:: Texte donné ::
'''
Monsieur Stéphane Demilly, je partage totalement vos propos sur l'aéronautique, qui fait pour moi partie des secteurs qui font l'objet des préoccupations les plus vives, pour une raison simple : c'est l'un des secteurs pour lesquels nous ne sommes pas capables de définir le moment où l'activité reprendra. Est-ce que ce sera dans trois mois, dans six mois, dans un an ? C'est tellement dépendant de la crise sanitaire et du retour de la confiance, de la reprise des échanges commerciaux entre les États-Unis, la Chine et l'Europe, que nous sommes dans la plus grande incertitude. Nous avons donc prévu, pour accompagner ce secteur stratégique pour la France, tout un dispositif extraordinairement puissant. D'abord, un dispositif de maintien des compétences avec l'activité partielle de longue durée (APLD), qui va être ciblée en particulier sur l'aéronautique. Nous avons voulu augmenter fortement les moyens pour l'APLD pour l'aéronautique dans le cadre du plan de relance, pour la formation et les reconversions.

Nous avons également mis en place un fonds de 630 millions d'euros pour soutenir les PME et les aider à se consolider quand c'est nécessaire, car c'est un secteur qui ne s'est pas consolidé depuis de nombreuses années. Nous avons demandé, sur les délocalisations, des engagements par les grands donneurs d'ordres, notamment avec la charte du Groupement des industries françaises aéronautiques et spatiales (GIFAS), signée dans le cadre du plan aéronautique de juin pour ne pas engager de mouvements de délocalisation. Nous veillerons à ce que cette charte signée par l'ensemble des acteurs aéronautiques français soit rigoureusement respectée. Je crois foncièrement à l'intérêt de travailler sur la base d'un système de volontariat, de contreparties, de chartes, mais cela ne peut marcher que si c'est vérifié et respecté. Et si jamais cela ne devait pas être respecté, nous en tirerions les conséquences. Je ferai ainsi preuve de la plus grande vigilance sur ces questions de délocalisation, et je réunirai la filière prochainement pour faire le point sur l'application du plan aéronautique, sur le respect des engagements et sur les mesures complémentaires qui pourraient être nécessaires.

Monsieur Loïc Prud'homme, pardonnez-moi de vous le dire avec franchise, je ne porte aucun pin's d'aucune formation syndicale ou professionnelle que ce soit, et je pense que ce que vous dites est tout simplement faux. Or, on ne fait pas de la bonne politique, on n'a pas de bons échanges dans une commission comme celle-ci si l'on part sur des bases fausses.
'''
:: Données fournies ::
'''
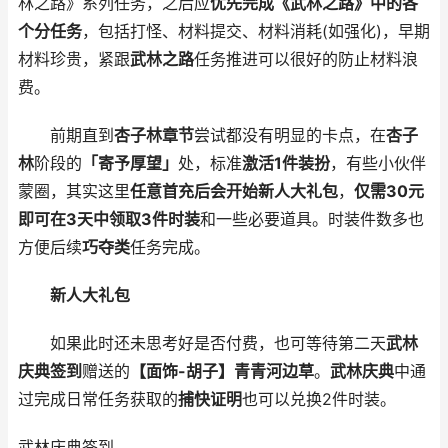
林之路》系列任务，之后应
优先完成《武林之路》中的各
个分任务
，包括打怪、材料提交、材料消耗(如强化)，早期
材料珍贵，紧跟
武林之路
任务推进可以很好的防止材料浪
费。
前期直到
杏子林章节
尝试都没有明显的卡点，在
杏子
林
阶段的
「寄予厚望」
处，标准
激活1件装扮
，有些小伙伴
蒙圈，其实这里
任意首充后会开始新人大礼包
，
仅需30元
即可在3天中领取3件时装
和一些必要道具。时装件数多也
方便后续
巧夺类
任务完成。
新人大礼包
如果此时还未思考好是否付费，也可等待第二天
武林
庆典签到
赠送的
【面饰-胡子】青青河边草
。
武林庆典
中通
过完成日常任务获取的
捕快证明
也可以兑换2件时装。
武林庆典签到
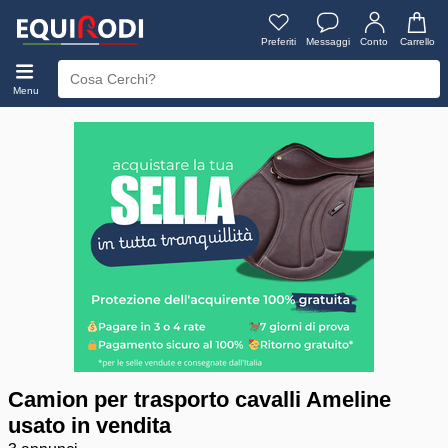
Preferiti
Messaggi
Conto
Carrello
Menu
Camion per trasporto cavalli Ameline
usato in vendita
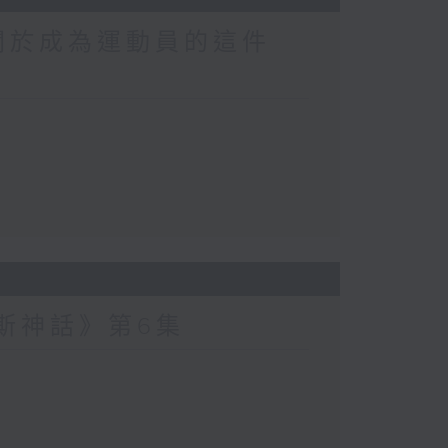
關於成為運動員的這件
波斯神話》第6集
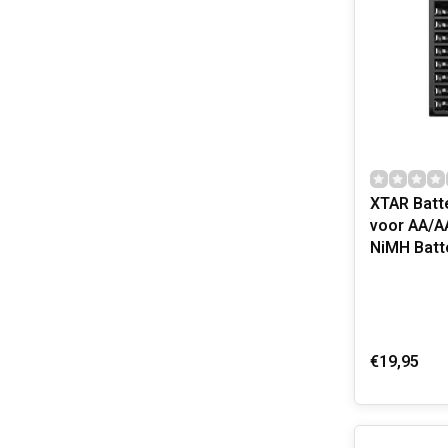
XTAR Batte
voor AA/AA
NiMH Batt
€19,95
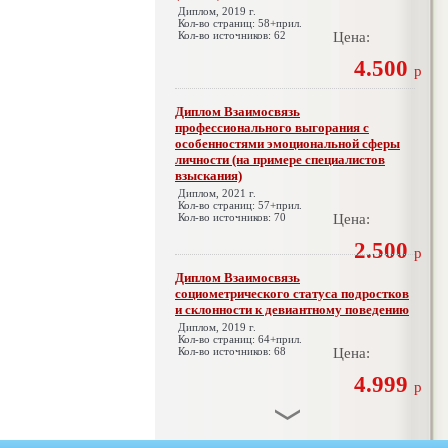
Диплом, 2019 г.
Кол-во страниц: 58+прил.
Кол-во источников: 62
Цена:
4.500
р
Диплом Взаимосвязь
профессионального выгорания с
особенностями эмоциональной сферы
личности (на примере специалистов
взыскания)
Диплом, 2021 г.
Кол-во страниц: 57+прил.
Кол-во источников: 70
Цена:
2.500
р
Диплом Взаимосвязь
социометрического статуса подростков
и склонности к девиантному поведению
Диплом, 2019 г.
Кол-во страниц: 64+прил.
Кол-во источников: 68
Цена:
4.999
р
Диплом Взаимосвязь эмпатии и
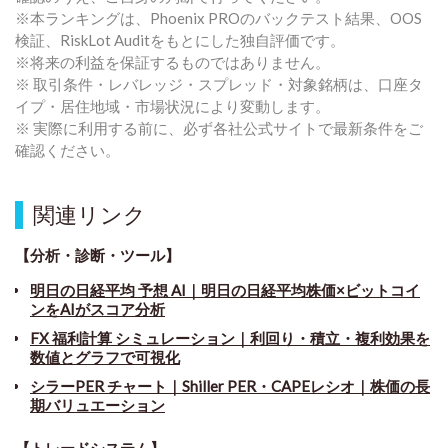
※本ランキングは、Phoenix PROのバックテスト結果、OOS
検証、RiskLot Auditをもとにした独自評価です。
※将来の利益を保証するものではありません。
※ 取引条件・レバレッジ・スプレッド・対象銘柄は、口座タ
イプ・居住地域・市場状況により変動します。
※ 実際に利用する前に、必ず各社公式サイトで最新条件をご
確認ください。
関連リンク
【分析・診断・ツール】
明日の日経平均 予想 AI｜明日の日経平均株価×ビットコイ
ンをAIがスコア分析
FX 福利計算 シミュレーション｜利回り・積立・複利効果を
数値とグラフで可視化
シラーPER チャート
｜
Shiller PER・CAPEレシオ｜株価の長
期バリュエーション
【トレードシステム】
'''
:: Tâche à réaliser A ::
Selon le texte sur l'aéronautique, pourquoi ce secteur figure-t-il parmi ceux qui causent les préoccupations les plus vives ? Répondez en une à trois phrases.
:: Tâche à réaliser B ::
Recopiez fidèlement toutes les lignes des enregistrements ci-dessus, en omettant les images.

:: Résultat de l'exercice A ::
C'est l'un des secteurs pour lesquels on n'est pas capable de définir le moment où l'activité reprendra. Cette reprise dépend de la crise sanitaire, du retour de la confiance et de la reprise des échanges commerciaux entre les États-Unis, la Chine et l'Europe, ce qui place le secteur dans la plus grande incertitude.

:: Résultat de l'exercice B ::
林之路》系列任务，之后应
优先完成《武林之路》中的各
个分任务
，包括打怪、材料提交、材料消耗(如强化)，早期
材料珍贵，紧跟
武林之路
任务推进可以很好的防止材料浪
费。
前期直到
杏子林章节
尝试都没有明显的卡点，在
杏子
林
阶段的
「寄予厚望」
处，标准
激活1件装扮
，有些小伙伴
蒙圈，其实这里
任意首充后会开始新人大礼包
，
仅需30元
即可在3天中领取3件时装
和一些必要道具。时装件数多也
方便后续
巧夺类
任务完成。
新人大礼包
如果此时还未思考好是否付费，也可等待第二天
武林
庆典签到
赠送的
【面饰-胡子】青青河边草
。
武林庆典
中通
过完成日常任务获取的
捕快证明
也可以兑换2件时装。
武林庆典签到
Preferiti
Messaggi
Conto
Carrello
Menu
Camion per trasporto cavalli Ameline
usato in vendita
關於成為運動員的這件
波斯神話》第6集
XTAR Batte
voor AA/AA
NiMH Batt
€19,95
Диплом, 2019 г.
Кол-во страниц: 58+прил.
Кол-во источников: 62
Цена:
4.500
р
Диплом Взаимосвязь
профессионального выгорания с
особенностями эмоциональной сферы
личности (на примере специалистов
взыскания)
Диплом, 2021 г.
Кол-во страниц: 57+прил.
Кол-во источников: 70
Цена:
2.500
р
Диплом Взаимосвязь
социометрического статуса подростков
и склонности к девиантному поведению
Диплом, 2019 г.
Кол-во страниц: 64+прил.
Кол-во источников: 68
Цена:
4.999
р
Диплом Взаимосвязь эмпатии и
※本ランキングは、Phoenix PROのバックテスト結果、OOS
検証、RiskLot Auditをもとにした独自評価です。
※将来の利益を保証するものではありません。
※ 取引条件・レバレッジ・スプレッド・対象銘柄は、口座タ
イプ・居住地域・市場状況により変動します。
※ 実際に利用する前に、必ず各社公式サイトで最新条件をご
確認ください。
関連リンク
【分析・診断・ツール】
明日の日経平均 予想 AI｜明日の日経平均株価×ビットコイ
ンをAIがスコア分析
FX 福利計算 シミュレーション｜利回り・積立・複利効果を
数値とグラフで可視化
シラーPER チャート
｜
Shiller PER・CAPEレシオ｜株価の長
期バリュエーション
【トレードシステム】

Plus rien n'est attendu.